Home prices rose in more than 90 percent of America’s metro areas last quarter, according to a new report from the National Association of Realtors (NAR). The national median home price jumped 6.1 percent over Q2.
According to NAR’s Metropolitan Median Area Prices and Affordability report for the Q3 2017, the nation’s median home price is now $254,000—up from $241,300 in the third-quarter of 2016. At the metro level, 162 out of 177 MSAs, or metropolitan statistical areas, experienced home price gains in Q3—the most since 2015, when prices rose in 93 percent of MSAs.
Nineteen metros—about 11 percent of all MSAs—experienced price increases in the double-digits. That’s down from Q2’s 23 percent. The metro with the biggest jump in median price was San Jose, California at 16.5 percent.
Lawrence Yun, NAR’s Chief Economist, chalks the jumps up to strapped inventory—as well as a particularly successful Q2.
“The stock market's climb to new record highs, the continued stretch of outstanding job growth and mortgage rates under 4 percent kept homebuyer demand at a very robust level throughout the summer, Yun said. “Unfortunately, the pace of new listings were unable to replace what was quickly sold,” Yun said. “Home shoppers had little to choose from, and many had out outbid others in order to close on a home. The end result was a slowdown in sales from earlier in the year, steadfast price growth and weakening affordability conditions.”
Inventory of existing homes is particularly low. According to NAR’s report, just 1.9 million existing homes were on the market at the close of Q3, down 6.4 percent since 2016.
But existing homes are only part of the problem, Yun says.
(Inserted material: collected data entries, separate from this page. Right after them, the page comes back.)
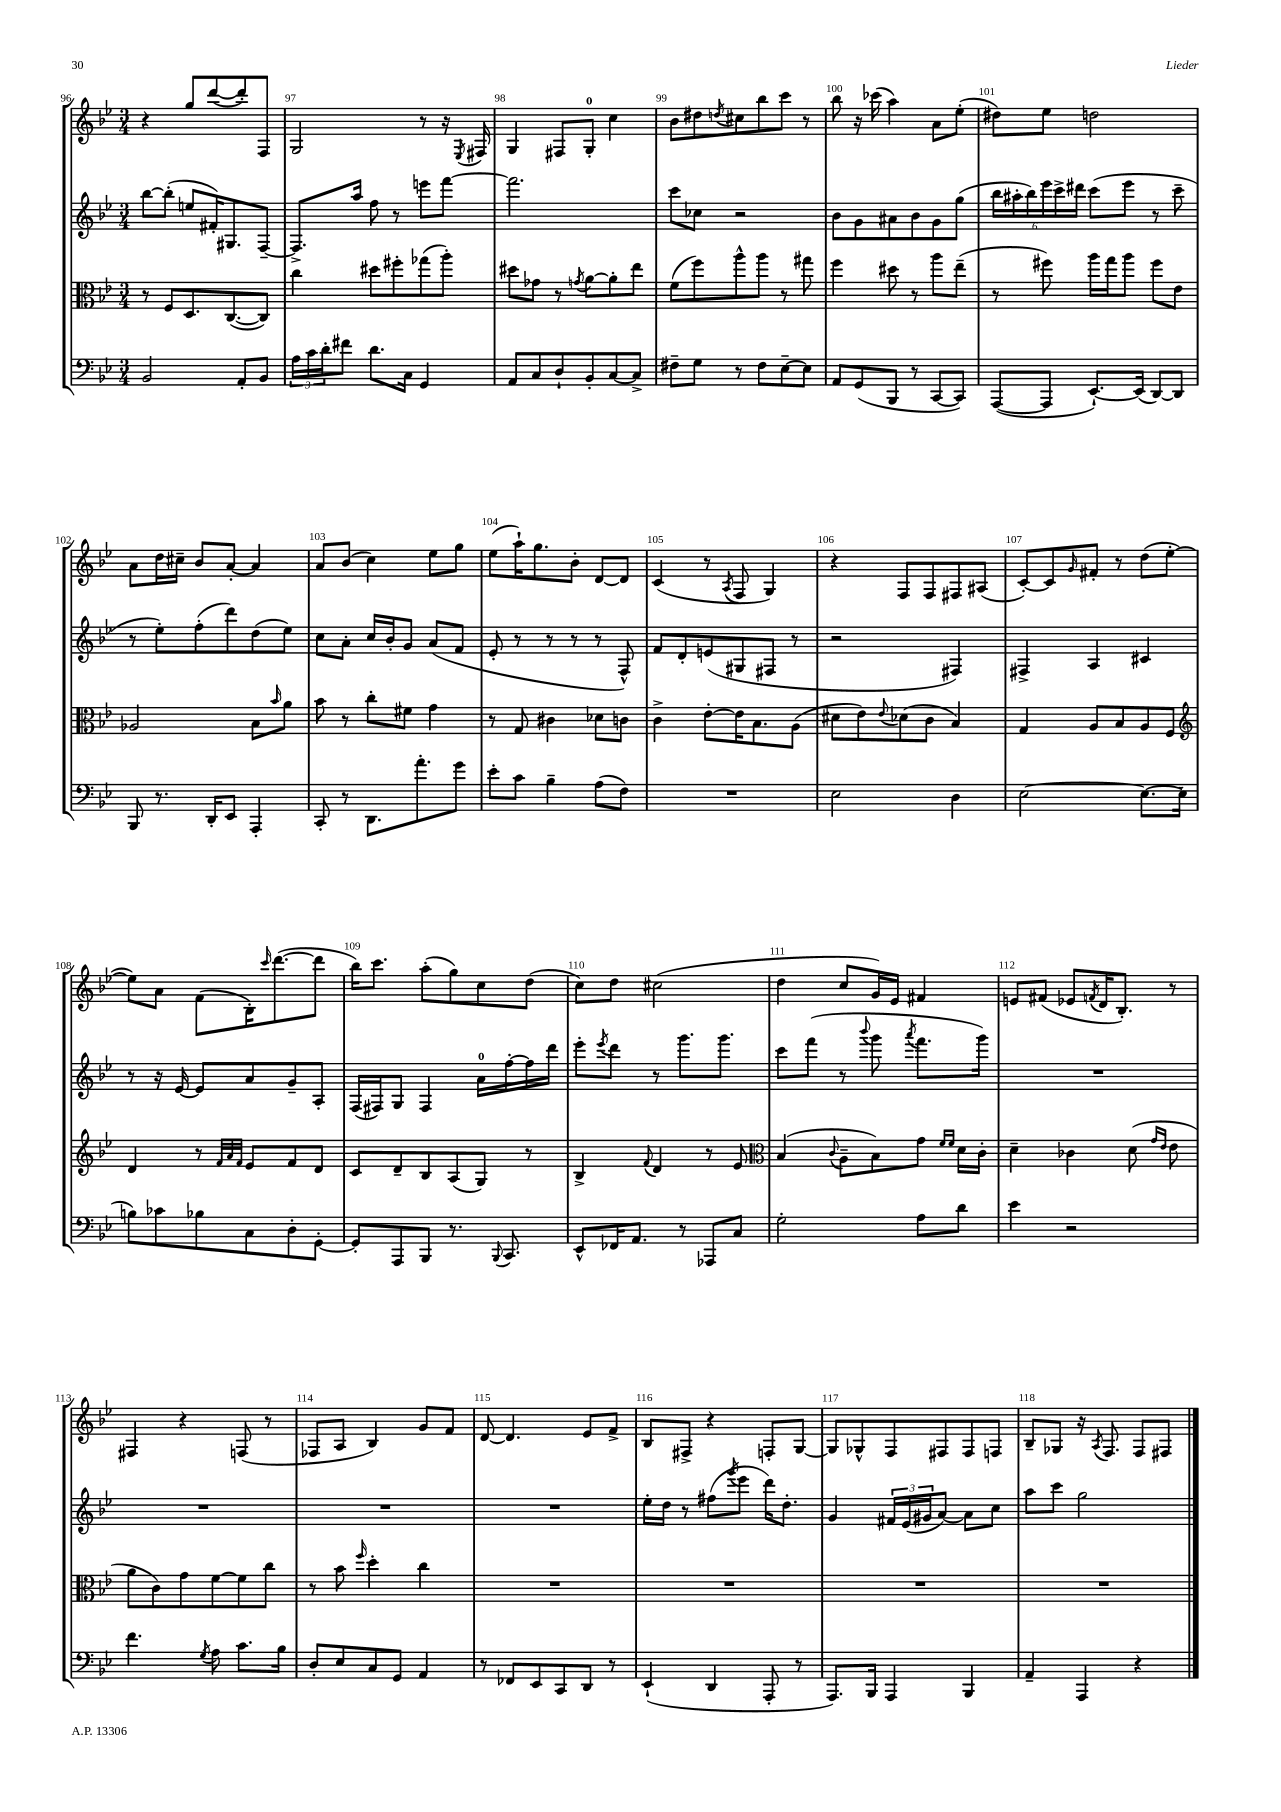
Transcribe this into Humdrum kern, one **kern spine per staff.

**kern	**kern	**kern	**kern
*part4	*part3	*part2	*part1
*staff4	*staff3	*staff2	*staff1
*clefF4	*clefC3	*clefG2	*clefG2
*k[b-e-]	*k[b-e-]	*k[b-e-]	*k[b-e-]
*M3/4	*M3/4	*M3/4	*M3/4
=96	=96	=96	=96
2BB-/	8r	[8bb-\L	4r
.	8F/L	(8bb-'\J]	.
.	8.D/	8een/L	8gg/L
.	.	16f#X'/K)	([8ddd/
.	([8.C/	8.G#X/	.
8AA'/L	.	.	8ddd'/])
8BB-/J	8C/J])	[8F~/J	8F/J
=97	=97	=97	=97
24A\LL	4cc\	8.F^/L]	2G/
24c\	.	.	.
24d'\J	.	.	.
8f#X\J	.	.	.
.	.	16aa/Jk	.
8.d\L	8dd#X\L	8ff\	.
.	8ff#X'\	8r	.
16C\Jk	.	.	.
4GG/	(8gg-X\	8eeen\L	8r
.	8aa'\J)	[8fff\J	16r
.	.	.	8qE-/
.	.	.	16F#X/
=98	=98	=98	=98
8AA/L	8dd#X\L	2.fff\]	4G/
8C/	8g-X\J	.	.
8D`/	8r	.	8F#X/L
.	8qgn/	.	.
8BB-'/	[8a\L	.	8G'/J
[8C/	8a'\]	.	4cc\
8C^/J]	8ee-\J	.	.
=99	=99	=99	=99
8F#X~\L	(8f\L	8ccc\L	8b-\L
8G\J	8ff\)	8cc-X\J	8dd#X\
.	.	.	8qddn/
8r	8aa^^\	2r	8cc#X\
8F#\L	8aa\J	.	8bb-\
[8E-~\	8r	.	8ccc\J
8E-\J]	8gg#X\	.	8r
=100	=100	=100	=100
8AA/L	4ff\	8b-\L	8bb-\
(8GG/	.	8g\	16r
.	.	.	(16ccc-X\
8BBB-/J	8dd#X\	8a#X\	4aa\)
8r	8r	8b-\	.
[8CC/L	8aa\L	8g\	8a\L
8CC/J])	(8ee-~\J	(8gg\J	(8ee-'\J
=101	=101	=101	=101
([8AAA/L	8r	24bb-\LL	8dd#X\L)
.	.	24aa#X'\	.
.	.	24bb-\)	.
8AAA/J]	8ff#X\)	24eee-\	8ee-\J
.	.	24ccc^\	.
.	.	24ddd#X\JJ	.
[8.EE-`/L)	16aa\LL	(8ccc\L	2ddn\
.	16gg\J	.	.
.	8aa\J	8eee-\J	.
(16EE-/Jk]	.	.	.
[8DD/L)	8ff#\L	8r	.
8DD/J]	8e-\J	8ccc~\	.
!!LO:LB:g=z
=102	=102	=102	=102
8BBB-/	2A-X/	8r	8a\L
8.r	.	8ee-'\L)	16dd\L
.	.	.	16cc#X~\JJ
.	.	(8ff'\	8b-/L
16DD'/KL	.	.	.
8EE-/J	.	8ddd\)	[8a'/J
4AAA'/	8B-\L	(8dd\	4a/]
.	16qqb-/	.	.
.	8a\J	8ee-\J)	.
=103	=103	=103	=103
8CC'/	8b-\	8cc\L	8a/L
8r	8r	8a'\J	(8b-/J
8.DD\L	8cc'\L	16cc/LL	4cc\)
.	.	16b-'/J	.
.	8f#X\J	8g/J	.
8.a'\	.	.	.
.	4g\	(8a/L	8ee-\L
8g\J	.	8f/J	8gg\J
=104	=104	=104	=104
8e-'\L	8r	8e-'/	(8ee-\L
8c\J	8G/	8r	16aa`\K)
.	.	.	8.gg\
4B-~\	4c#X\	8r	.
.	.	8r	8b-'\J
(8A\L	8d-X\L	8r	[8d/L
8F\J)	8cn\J	8F^^/)	8d/J]
=105	=105	=105	=105
2.r	4c^\	8f/L	(4c/
.	.	8d'/	.
.	[8e-'\L	(8en/	8r
.	.	.	8qA/
.	16e-\K]	8G#X/	8F/
.	8.B-\	.	.
.	.	8F#X/J	4G/)
.	(8A\J	8r	.
=106	=106	=106	=106
2E-\	8d#X\L	2r	4r
.	8e-\)	.	.
.	8qqe-/	.	.
.	(8d-X\	.	8F/L
.	8c\J	.	8F/
4D\	4B-/)	4F#X/)	8F#X/
.	.	.	(8A#X/J
=107	=107	=107	=107
[2E-\	4G/	4F#X^/	[8c'/L)
.	.	.	8c/]
.	.	.	16qqg/
.	8A/L	4A/	8f#X'/J
.	8B-/	.	8r
8.E-\L_	8A/	4c#X/	(8dd\L
.	8F/J	.	[8ee-'\J
(16E-\Jk]	.	.	.
!!LO:LB:g=z
=108	=108	=108	=108
*	*clefG2	*	*
8Bn\L)	4d/	8r	8ee-\L])
8c-X\	.	16r	8a\J
.	.	[16e-/	.
8B-X\	8r	8e-/L]	(8f\L
.	32qqf/LLL	.	.
.	32qqa/	.	.
.	32qqf/JJJ	.	.
8C\	8e-/L	8a/	16B-'\K)
.	.	.	16qqccc/
.	.	.	([8.ddd\
8D'\	8f/	8g~/	.
[8GG'\J	8d/J	8A'/J	8ddd\J]
=109	=109	=109	=109
8GG'/L]	8c/L	(16F/LL	16bb-\KL)
.	.	16F#X/J)	8.ccc\J
8AAA/	8d~/	8G/J	.
8BBB-/J	8B-/	4F#/	(8aa'\L
8.r	(8A/	.	8gg\)
.	8G/J)	16a\LL	8cc\
8qqBBB-/	.	.	.
8.CC/	.	[16ff'\	.
.	8r	16ff\]	(8dd\J
.	.	16ddd\JJ	.
=110	=110	=110	=110
8EE-^^/L	4B-^/	8eee-'\L	8cc\L)
.	.	8qeee-/	.
16FF-X/K	.	8ddd\J	8dd\J
8.AA/J	.	.	.
.	8qqf/	.	.
.	4d/	8r	(2cc#X\
8r	.	8.ggg\L	.
8AAA-X/L	8r	.	.
.	.	8.ggg\J	.
8C/J	8e-/	.	.
=111	=111	=111	=111
*	*clefC3	*	*
2G'\	(4B-/	8ccc\L	4dd\
.	.	(8fff\J	.
.	8qqc/	.	.
.	8A~\L	8r	8cc/L
.	.	8qqbbb-/	.
.	8B-\)	8ggg\	16g/L)
.	.	.	16e-/JJ
.	.	8qaaa/	.
8A\L	8g\J	8.fff\L	4f#X/
.	16qqf/LL	.	.
.	16qqf/JJ	.	.
8d\J	16d\LL	.	.
.	16c'\JJ	16ggg\Jk)	.
=112	=112	=112	=112
4e-\	4d~\	2.r	8en/L
.	.	.	(8f#X/J
2r	4c-X\	.	8e-X/L
.	.	.	8qfn/
.	.	.	16d/K
.	.	.	8.B-'/J)
.	(8d\	.	.
.	16qqg/LL	.	.
.	16qqe-/JJ	.	.
.	8e-\	.	8r
!!LO:LB:g=z
=113	=113	=113	=113
4.f\	8a\L	2.r	4F#X/
.	8c\)	.	.
.	8g\	.	4r
8qG/	.	.	.
8A\	[8f\	.	.
8.c\L	8f\]	.	(8Fn/
.	8cc\J	.	8r
16B-\Jk	.	.	.
=114	=114	=114	=114
8D'/L	8r	2.r	8F-X/L
8E-/	8b-\	.	8A/J
.	16qqff/	.	.
8C/	4dd'\	.	4B-/)
8GG/J	.	.	.
4AA/	4cc\	.	8g/L
.	.	.	8f/J
=115	=115	=115	=115
8r	2.r	2.r	[8d/
8FF-X/L	.	.	4.d/]
8EE-/	.	.	.
8CC/	.	.	.
8DD/J	.	.	8e-/L
8r	.	.	8f^/J
=116	=116	=116	=116
(4EE-`/	2.r	16ee-'\LL	8B-/L
.	.	16dd\JJ	.
.	.	8r	8F#X^/J
4DD/	.	(8ff#X\L	4r
.	.	8qggg/	.
.	.	8eee-\J	.
8AAA'/	.	16ddd\KL)	8Fn'/L
.	.	8.dd'\J	.
8r	.	.	[8G/J
=117	=117	=117	=117
8.AAA/L)	2.r	4g/	8G/L]
.	.	.	8G-X^^/
16BBB-/Jk	.	.	.
4AAA/	.	24f#X/LL	8F/
.	.	(24e-/	.
.	.	24g#X/J	.
.	.	[8a/J)	8F#X/
4BBB-/	.	8a\L]	8F#/
.	.	8cc\J	8Fn/J
=118	=118	=118	=118
4AA~/	2.r	8aa\L	8B-~/L
.	.	8ccc\J	8G-X/J
4AAA/	.	2gg\	16r
.	.	.	8qA/
.	.	.	8.F/
4r	.	.	8F/L
.	.	.	8F#X/J
==	==	==	==
*-	*-	*-	*-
New construction levels are also wavering.
“While there was some moderation in price appreciation last quarter, home prices still far exceed incomes in several parts of the country—especially in the largest markets in the South and West where new home construction simply is not keeping up with job growth,” he said. “Without a significant boost in new and existing inventory to alleviate price growth, job creation could slow in high-cost areas in upcoming years if residents begin exiling to more affordable parts of the country.”